Data items:
BEGIN

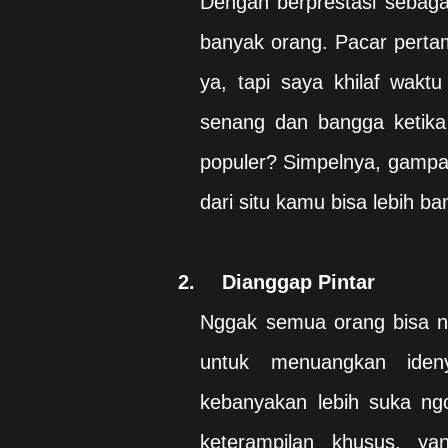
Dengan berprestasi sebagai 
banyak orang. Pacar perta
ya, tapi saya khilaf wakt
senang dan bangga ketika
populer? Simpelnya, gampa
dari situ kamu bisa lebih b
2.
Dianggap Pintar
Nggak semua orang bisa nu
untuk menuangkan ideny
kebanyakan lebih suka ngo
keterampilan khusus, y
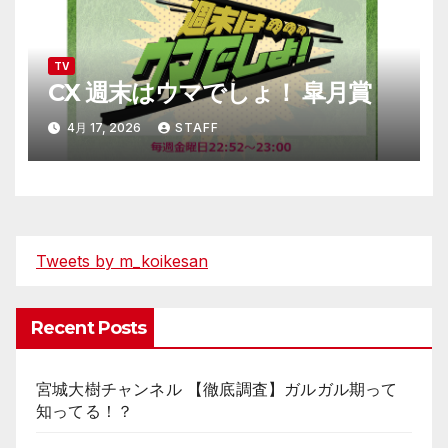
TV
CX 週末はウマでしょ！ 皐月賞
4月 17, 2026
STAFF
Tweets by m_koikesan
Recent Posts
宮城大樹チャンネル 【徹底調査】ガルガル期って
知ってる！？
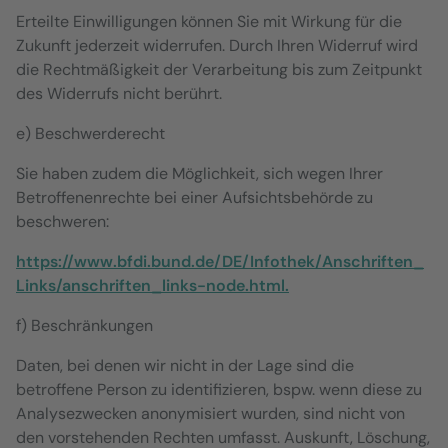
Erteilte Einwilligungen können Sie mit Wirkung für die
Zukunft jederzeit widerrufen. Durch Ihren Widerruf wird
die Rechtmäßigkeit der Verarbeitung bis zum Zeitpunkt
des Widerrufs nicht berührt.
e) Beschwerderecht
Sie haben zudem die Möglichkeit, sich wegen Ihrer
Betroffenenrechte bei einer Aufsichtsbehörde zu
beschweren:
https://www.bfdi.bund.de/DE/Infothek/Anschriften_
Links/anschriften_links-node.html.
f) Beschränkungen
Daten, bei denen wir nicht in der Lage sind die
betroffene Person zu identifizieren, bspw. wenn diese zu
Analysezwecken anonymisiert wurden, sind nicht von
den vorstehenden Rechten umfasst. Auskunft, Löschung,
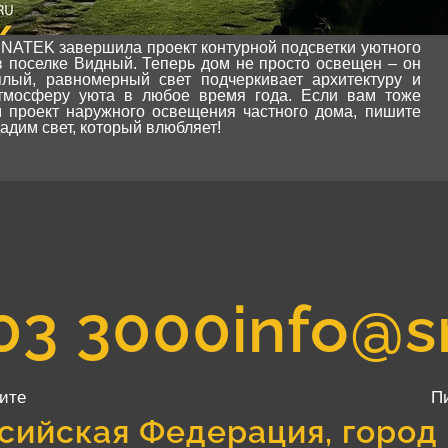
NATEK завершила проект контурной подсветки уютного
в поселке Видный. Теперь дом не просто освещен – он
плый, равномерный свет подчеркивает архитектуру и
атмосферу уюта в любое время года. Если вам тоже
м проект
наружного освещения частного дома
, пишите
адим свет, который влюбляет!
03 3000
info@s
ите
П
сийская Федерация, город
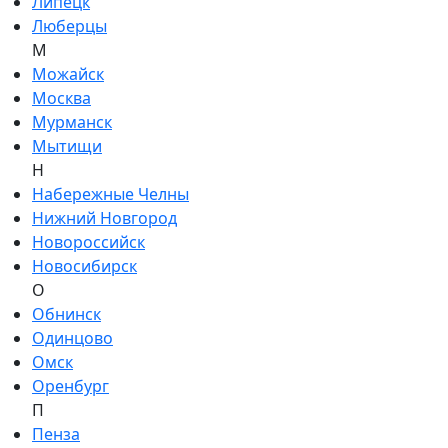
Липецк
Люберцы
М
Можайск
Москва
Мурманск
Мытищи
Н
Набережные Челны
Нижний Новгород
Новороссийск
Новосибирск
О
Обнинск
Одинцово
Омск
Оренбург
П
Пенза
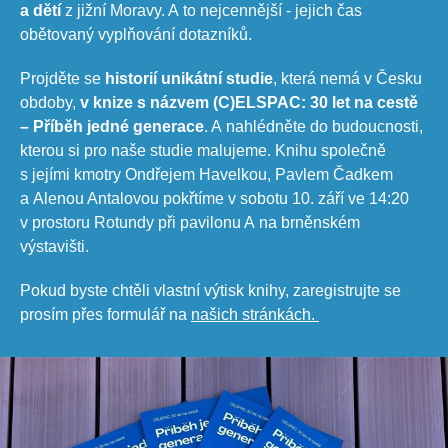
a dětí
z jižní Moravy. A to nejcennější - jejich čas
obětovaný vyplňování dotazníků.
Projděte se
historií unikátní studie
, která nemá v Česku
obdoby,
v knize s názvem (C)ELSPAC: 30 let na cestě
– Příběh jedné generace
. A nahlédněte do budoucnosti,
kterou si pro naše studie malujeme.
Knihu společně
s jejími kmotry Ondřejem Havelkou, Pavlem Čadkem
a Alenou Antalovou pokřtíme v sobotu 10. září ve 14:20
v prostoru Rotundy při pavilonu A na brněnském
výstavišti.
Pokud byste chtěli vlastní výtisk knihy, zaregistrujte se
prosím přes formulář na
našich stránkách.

END
BEGIN

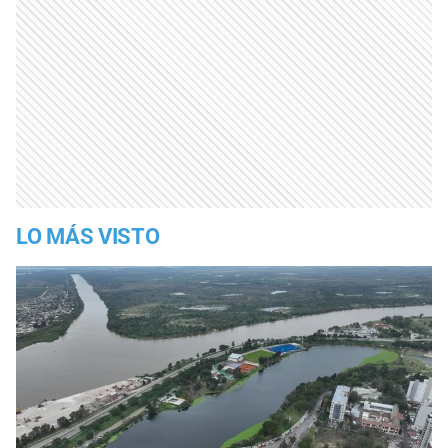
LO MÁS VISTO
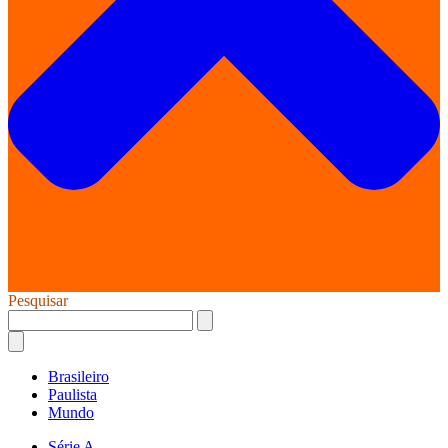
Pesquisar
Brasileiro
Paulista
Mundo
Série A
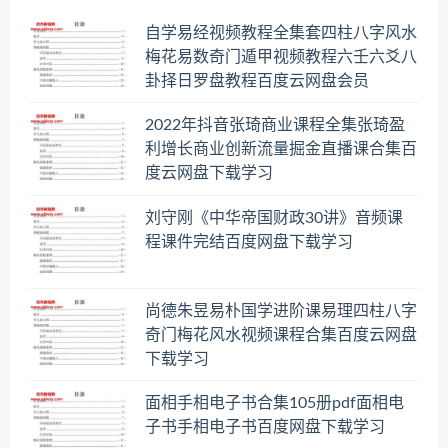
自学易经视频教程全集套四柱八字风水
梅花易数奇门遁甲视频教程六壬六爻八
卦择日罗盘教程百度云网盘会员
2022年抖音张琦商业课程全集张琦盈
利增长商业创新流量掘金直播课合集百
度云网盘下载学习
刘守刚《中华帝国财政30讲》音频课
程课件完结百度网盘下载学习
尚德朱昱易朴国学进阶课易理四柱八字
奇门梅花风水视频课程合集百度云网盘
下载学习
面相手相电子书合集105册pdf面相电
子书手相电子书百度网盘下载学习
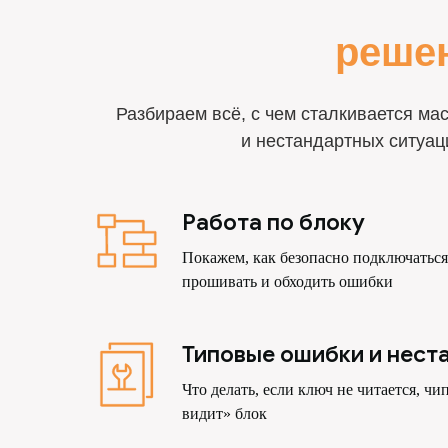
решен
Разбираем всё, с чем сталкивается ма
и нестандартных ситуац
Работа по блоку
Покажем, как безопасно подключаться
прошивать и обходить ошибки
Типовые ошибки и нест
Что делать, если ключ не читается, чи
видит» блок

END

Task item: Copy back exactly the lines above from the one containing "Dengan berprestasi sebagai" through the one containing "Erteilte Einwilligungen können", and leave every picture behind.

Answer section:
Dengan berprestasi sebagai 
banyak orang. Pacar perta
ya, tapi saya khilaf wakt
senang dan bangga ketika
populer? Simpelnya, gampa
dari situ kamu bisa lebih b
2.
Dianggap Pintar
Nggak semua orang bisa nu
untuk menuangkan ideny
kebanyakan lebih suka ngo
keterampilan khusus, y
TV
CX 週末はウマでしょ！ 皐月賞
4月 17, 2026
STAFF
Tweets by m_koikesan
Recent Posts
宮城大樹チャンネル 【徹底調査】ガルガル期って
知ってる！？
Erteilte Einwilligungen können Sie mit Wirkung für die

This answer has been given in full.